A total of 4.8 million people (more than two-thirds of those displaced) live with host families, IOM said.

What’s more is that DRC’s President Felix Tshisekedi says he has asked his government to fast-track the withdrawal of Monusco, a United Nations peacekeeping mission.

In 2010, Monusco took over from an earlier UN peacekeeping operation, the United Nations Organization Mission in the Democratic Republic of Congo (MONUC), in a bid to help quell insecurity in the DRC’s east, where armed groups fight over territory and resources.

According to the United Nations, the new mission has been authorised to use “all necessary means” to carry out its mandate relating to “the protection of civilians, humanitarian personnel, and human rights defenders under imminent threat of physical violence and to support the Government of the DRC in its stabilisation and peace consolidation efforts.”
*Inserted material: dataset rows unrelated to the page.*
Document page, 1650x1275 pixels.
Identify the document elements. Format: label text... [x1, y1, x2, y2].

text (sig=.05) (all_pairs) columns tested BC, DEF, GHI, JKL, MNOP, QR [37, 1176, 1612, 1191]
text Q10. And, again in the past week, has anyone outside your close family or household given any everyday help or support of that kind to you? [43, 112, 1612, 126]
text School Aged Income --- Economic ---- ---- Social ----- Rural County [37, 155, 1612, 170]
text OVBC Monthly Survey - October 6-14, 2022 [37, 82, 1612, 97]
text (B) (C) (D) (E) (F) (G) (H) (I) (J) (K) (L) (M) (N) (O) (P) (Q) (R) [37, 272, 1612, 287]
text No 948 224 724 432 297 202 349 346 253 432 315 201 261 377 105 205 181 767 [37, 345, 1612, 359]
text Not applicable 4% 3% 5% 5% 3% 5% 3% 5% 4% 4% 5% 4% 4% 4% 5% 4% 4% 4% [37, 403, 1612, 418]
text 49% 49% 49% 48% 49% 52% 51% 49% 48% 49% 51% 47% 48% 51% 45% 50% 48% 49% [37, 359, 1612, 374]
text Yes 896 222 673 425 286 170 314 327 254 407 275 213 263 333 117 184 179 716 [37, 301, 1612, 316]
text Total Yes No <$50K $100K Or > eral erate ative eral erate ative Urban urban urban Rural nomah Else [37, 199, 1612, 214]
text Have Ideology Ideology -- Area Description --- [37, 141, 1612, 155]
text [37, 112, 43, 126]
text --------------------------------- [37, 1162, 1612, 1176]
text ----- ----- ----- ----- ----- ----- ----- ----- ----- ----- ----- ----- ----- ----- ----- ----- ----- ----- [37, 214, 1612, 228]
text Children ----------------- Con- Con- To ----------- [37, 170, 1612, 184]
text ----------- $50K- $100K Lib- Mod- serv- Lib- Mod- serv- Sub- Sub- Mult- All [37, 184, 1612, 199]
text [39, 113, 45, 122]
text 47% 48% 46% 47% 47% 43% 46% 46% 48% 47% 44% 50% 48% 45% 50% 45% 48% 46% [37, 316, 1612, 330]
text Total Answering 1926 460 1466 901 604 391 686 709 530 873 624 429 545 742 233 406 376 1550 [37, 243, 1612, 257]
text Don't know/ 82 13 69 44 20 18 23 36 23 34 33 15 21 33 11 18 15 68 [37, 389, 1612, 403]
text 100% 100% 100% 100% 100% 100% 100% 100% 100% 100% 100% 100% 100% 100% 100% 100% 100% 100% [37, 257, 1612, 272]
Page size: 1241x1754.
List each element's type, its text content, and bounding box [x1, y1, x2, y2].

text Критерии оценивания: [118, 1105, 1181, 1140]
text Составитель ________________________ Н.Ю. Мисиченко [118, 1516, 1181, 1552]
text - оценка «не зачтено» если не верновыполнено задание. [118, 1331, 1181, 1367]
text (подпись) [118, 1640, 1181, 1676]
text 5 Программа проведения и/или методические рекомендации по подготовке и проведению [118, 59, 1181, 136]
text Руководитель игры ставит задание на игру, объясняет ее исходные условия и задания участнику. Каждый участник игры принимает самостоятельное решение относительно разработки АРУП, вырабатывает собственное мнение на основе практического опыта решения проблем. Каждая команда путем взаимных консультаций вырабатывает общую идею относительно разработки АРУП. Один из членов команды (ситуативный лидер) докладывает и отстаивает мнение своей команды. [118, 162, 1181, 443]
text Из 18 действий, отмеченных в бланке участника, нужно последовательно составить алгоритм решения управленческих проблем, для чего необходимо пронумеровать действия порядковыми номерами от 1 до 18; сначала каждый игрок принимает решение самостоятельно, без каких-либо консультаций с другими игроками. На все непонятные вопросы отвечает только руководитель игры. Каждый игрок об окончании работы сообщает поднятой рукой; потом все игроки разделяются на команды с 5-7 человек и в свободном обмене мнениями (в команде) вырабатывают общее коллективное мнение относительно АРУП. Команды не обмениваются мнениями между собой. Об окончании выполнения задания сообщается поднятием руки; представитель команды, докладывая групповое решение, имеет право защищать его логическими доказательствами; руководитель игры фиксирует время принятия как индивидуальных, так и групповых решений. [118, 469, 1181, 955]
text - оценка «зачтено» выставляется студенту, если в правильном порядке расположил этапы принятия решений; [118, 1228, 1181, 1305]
Despite its goal to ensure peace, Monusco’s presence has been believed to have sparked protests and violence in the area.

At a UN General Assembly, Tshisekedi said: “It is to be deplored that peacekeeping missions deployed for 25 years... have failed to cope with the rebellions and armed conflicts".

“This is why... I instructed the government of the republic to begin discussions with the UN authorities for an accelerated withdrawal of Monusco... by bringing forward the start of this progressive withdrawal from December 2024 to December 2023,” he said.